4) Locate the idler pulley underneath the air conditioner compressor. You will need to crawl under the vehicle to locate this pulley.


5) Loosen the bolt behind the the idler pulley with a socket wrench. The tension will loosen as you turn the bolt counter-clockwise. Pull the belt off the pulleys once the tension has been relieved.

6) Locate the tensioner bolt above the alternator. You can access this from under the hood. Loosen with a socket wrench. Remove the belt once the tension has been relieved.


7) Discard of all three belts once they have been removed.

Installing the Belts

1) Place first belt around the alternator, water pump and crankshaft pulleys. Tighten the tensioner bolt until the belt is tight along the pulley. There should be no slack on the belt when you pull it with your hands.

2) Place second belt along the air conditioner compressor, idler pulley and crankshaft pulley. Tighten the tensioner bolt with a socket wrench. Tighten until there is no slack in the belt.

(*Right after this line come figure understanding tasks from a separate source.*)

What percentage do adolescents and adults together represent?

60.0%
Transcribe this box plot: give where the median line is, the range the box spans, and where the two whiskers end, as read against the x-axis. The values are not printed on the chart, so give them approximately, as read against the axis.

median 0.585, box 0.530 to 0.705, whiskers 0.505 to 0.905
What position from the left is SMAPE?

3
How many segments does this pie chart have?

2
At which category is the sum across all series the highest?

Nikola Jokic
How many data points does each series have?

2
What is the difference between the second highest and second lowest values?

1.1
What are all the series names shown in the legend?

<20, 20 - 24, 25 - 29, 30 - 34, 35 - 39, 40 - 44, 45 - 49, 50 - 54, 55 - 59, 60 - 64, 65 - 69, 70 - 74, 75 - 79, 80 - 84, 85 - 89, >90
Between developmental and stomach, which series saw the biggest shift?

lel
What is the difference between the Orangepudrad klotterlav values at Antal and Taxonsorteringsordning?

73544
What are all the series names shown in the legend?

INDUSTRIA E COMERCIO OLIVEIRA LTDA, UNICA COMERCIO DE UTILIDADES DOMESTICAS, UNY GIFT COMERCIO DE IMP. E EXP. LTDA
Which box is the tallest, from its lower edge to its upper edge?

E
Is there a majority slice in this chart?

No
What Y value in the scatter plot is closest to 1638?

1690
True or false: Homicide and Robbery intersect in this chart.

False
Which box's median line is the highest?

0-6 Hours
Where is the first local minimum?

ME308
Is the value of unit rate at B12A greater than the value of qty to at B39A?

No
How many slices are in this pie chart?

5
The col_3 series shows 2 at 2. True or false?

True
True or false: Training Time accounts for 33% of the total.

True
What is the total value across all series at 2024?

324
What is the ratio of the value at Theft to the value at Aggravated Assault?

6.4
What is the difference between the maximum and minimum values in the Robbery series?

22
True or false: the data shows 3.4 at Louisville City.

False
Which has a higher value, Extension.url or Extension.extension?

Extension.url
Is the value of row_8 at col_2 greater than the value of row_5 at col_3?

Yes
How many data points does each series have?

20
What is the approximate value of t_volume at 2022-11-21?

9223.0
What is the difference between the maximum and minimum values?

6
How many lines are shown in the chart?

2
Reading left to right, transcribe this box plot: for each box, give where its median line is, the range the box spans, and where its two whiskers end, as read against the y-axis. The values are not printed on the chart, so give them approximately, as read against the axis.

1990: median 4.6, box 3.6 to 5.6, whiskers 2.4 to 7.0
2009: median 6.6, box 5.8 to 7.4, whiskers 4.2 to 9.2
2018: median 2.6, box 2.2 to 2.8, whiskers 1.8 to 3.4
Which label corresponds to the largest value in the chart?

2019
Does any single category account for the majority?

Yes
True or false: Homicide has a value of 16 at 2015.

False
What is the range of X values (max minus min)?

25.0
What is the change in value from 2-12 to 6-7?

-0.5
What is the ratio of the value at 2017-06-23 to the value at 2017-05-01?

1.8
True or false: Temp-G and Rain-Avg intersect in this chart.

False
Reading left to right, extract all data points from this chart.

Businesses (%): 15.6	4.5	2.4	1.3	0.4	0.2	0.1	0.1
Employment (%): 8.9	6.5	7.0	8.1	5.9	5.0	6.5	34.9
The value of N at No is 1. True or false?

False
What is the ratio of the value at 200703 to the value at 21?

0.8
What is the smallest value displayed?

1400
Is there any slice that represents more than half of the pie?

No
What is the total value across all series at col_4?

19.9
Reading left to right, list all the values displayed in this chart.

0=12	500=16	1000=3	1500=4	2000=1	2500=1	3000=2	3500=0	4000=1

3) Place third belt along the power steering pump, idler pulley and crankshaft. Tighten the tensioner bolt until all the slack is removed from the belt.


4) Start the car to observe the belts. Watch for any loose belts and to ensure all the components are working adequately.

5) Perhaps the most pivotal step- kick back, crack open a cold one and admire your handy work!


----------



## Kraut-n-Rice (Jan 10, 2007)

*thanks for posting the DIY*

I'll be doing the same job soon . Have two of the belts and replacement idler pulley , need to buy one of the tensioner parts that will break because its so rusted.


----------